Shalat Jumat merupakan ibadah yang penting dalam agama Islam, terdiri dari dua rakaat dan dilaksanakan pada waktu Zuhur di hari Jumat dengan dua khutbah sebelumnya. Dalam Islam, shalat Jumat termasuk kategori fardhu ‘ain, yakni kewajiban yang harus dilaksanakan oleh setiap individu yang mampu melaksanakannya.
Kewajiban shalat Jumat didasari oleh dalil pasti (nash qathi’), sehingga meninggalkan shalat Jumat dengan sengaja dapat mendatangkan dosa besar. Qur’an menegaskan pentingnya shalat Jumat dalam surat Al-Jumu’ah ayat 9. Selain itu, hadis Nabi saw juga memperjelas kewajiban shalat Jumat bagi umat Islam.
Pada umumnya, shalat Jumat dilakukan di masjid atau surau yang dihadiri oleh penduduk sekitar. Namun, belakangan ini banyak instansi sekolah, perkantoran, dan pabrik yang mengadakan shalat Jumat sendiri karena berbagai alasan seperti kesibukan sekolah atau efisiensi kerja. Hal ini menimbulkan pertanyaan apakah sah melaksanakan shalat Jumat di tempat-tempat tersebut, mengingat syarat sahnya harus dilakukan oleh penduduk setempat (mustauthin).
Menurut Syaikhul Islam Zakariya Al-Anshari dan Ibnu Hajar Al-Haitami, shalat Jumat tidak sah dilakukan oleh orang non-Muslim, wanita, anak kecil, atau orang sakit. Selain itu, shalat Jumat juga harus dilakukan di tempat tinggal penduduk tetap setempat. Pendapat ini didasarkan pada tindakan Nabi saw saat melaksanakan haji di Arafah.
Pendapat ulama mazhab Syafi’i, Maliki, dan Hanbali menegaskan bahwa hukum mendirikan shalat Jumat di instansi sekolahan dan perkantoran yang mayoritas karyawan bukan penduduk setempat adalah tidak sah. Mereka berpendapat bahwa salah satu syarat keabsahan shalat Jumat adalah dilakukan di pemukiman yang dihuni oleh penduduk tetap setempat. Namun, ulama mazhab Hanafi berpendapat bahwa shalat Jumat tetap sah dilakukan meskipun oleh orang musafir yang berdomisili di tempat tersebut.

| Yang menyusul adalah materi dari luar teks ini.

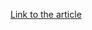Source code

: [Link to the article](https://blog.cyble.com/2022/06/13/hydra-android-malware-distributed-via-play-store/)
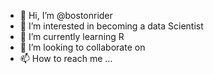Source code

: - 👋 Hi, I’m @bostonrider
- 👀 I’m interested in becoming a data Scientist
- 🌱 I’m currently learning R
- 💞️ I’m looking to collaborate on 
- 📫 How to reach me ...

<!---
bostonrider/bostonrider is a ✨ special ✨ repository because its `README.md` (this file) appears on your GitHub profile.
You can click the Preview link to take a look at your changes.
--->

Dalam kesimpulan, hukum mendirikan shalat Jumat di instansi sekolahan dan perkantoran yang mayoritas karyawan bukan penduduk setempat menurut mayoritas ulama mazhab Syafi’i, Maliki, dan Hanbali adalah tidak sah. Namun, menurut ulama mazhab Hanafi hukumnya tetap sah.